Herrera Lab Publishes Paper Comparing Invasive and Non-Invasive Measures of Voiding Behavior in Mice

Pictured from left to right: Ben Rubin, LCOM Medical Student; Susan Campbell, Lab Technician in Dr. Vizzard’s lab; Hannah Fallon, Lab Technician in Dr. Herrera’s lab; and Dr. Gerry Herrera. Not pictured, but instrumental to the project: Dr. Margaret Vizzard

Congratulations to Ben Rubin, a medical student at the Larner College of Medicine at the University of Vermont on his first-author publication coming from a summer project he did in collaboration with me and Margaret Vizzard.  
Impact of Surgical Bladder Catheter Implantation on Voiding Function in Mice. 

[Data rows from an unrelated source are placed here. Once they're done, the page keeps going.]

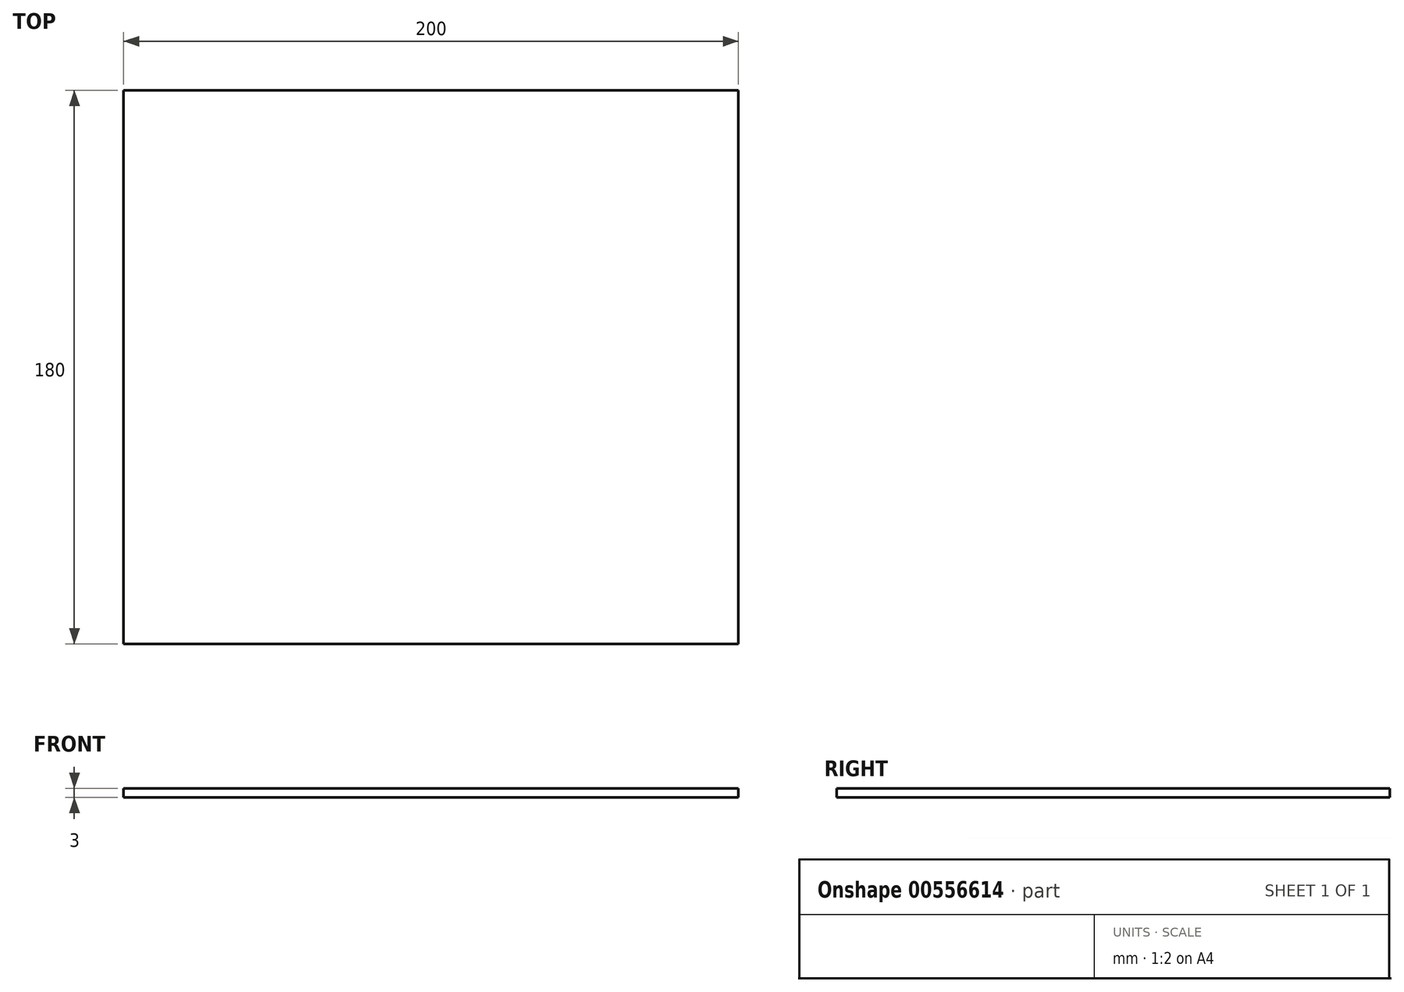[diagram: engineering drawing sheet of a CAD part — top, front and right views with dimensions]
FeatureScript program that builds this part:
annotation { "Feature Type Name" : "Feature", "Feature Type Description" : "" }
export const myFeature = defineFeature(function(context is Context, id is Id, definition is map)
    precondition{}
    {
        {
            var Q0;
            Q0=qCreatedBy(makeId("Top.planeOp"),FACE);
            var sketch = newSketch(context, id + "F0", { "sketchPlane" : qUnion([Q0])});
            skLineSegment(sketch, "E0.bottom", {"start": v(-75.35, 105.48) * mm, "end": v(124.65, 105.48) * mm});
            skLineSegment(sketch, "E0.top", {"start": v(-75.35, -74.52) * mm, "end": v(124.65, -74.52) * mm});
            skLineSegment(sketch, "E0.left", {"start": v(-75.35, 105.48) * mm, "end": v(-75.35, -74.52) * mm});
            skLineSegment(sketch, "E0.right", {"start": v(124.65, 105.48) * mm, "end": v(124.65, -74.52) * mm});
            skSolve(sketch);
        }
        {
            var Q0;
            Q0=makeQuery(id+"F0.imprint","IMPRINT",FACE,{"disambiguationData":[TD([[makeQuery(id+"F0.imprint","IMPRINT",EDGE,{"derivedFrom":sQuery(id+"F0.wireOp",EDGE,"E0.bottom")}),-1.0]])]});
            extrude(context, id + "F1", {"entities" : qUnion([Q0]), "depth" : 3 * mm, "offsetDistance" : 25 * mm});
        }
    });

https://doi.org/10.1152/ajpregu.00300.2024

Ben did a really great job conducting this study, analyzing the data, writing up the results as a manuscript, and presenting the results at several local and national scientific conferences.  In this study, we compared urinary voiding behavior in male and female mice as assessed with invasive urodynamics (cystometry), where a catheter is surgically implanted into the lumen of the bladder, with voiding behavior measured non-invasively using our UroVoid apparatus. We demonstrate that surgical bladder catheter implantation results in a physical reduction in bladder volume.  We also demonstrate a clear sexual dimorphism in bladder capacity between male and female mice, with females having significantly smaller bladder volumes than males when normalized for body size variations.  Our results demonstrate that non-invasive bladder function measurements provide valuable information about normal lower urinary tract function, including bladder capacity, intermicturtion interval, as well as providing an index of urine production rate. Invasive urodynamics procedures provide the added benefit of manifesting the relationship between bladder pressure and volume in vivo, with the caveat that implanting the catheter for making the measurements can affect bladder capacity determination.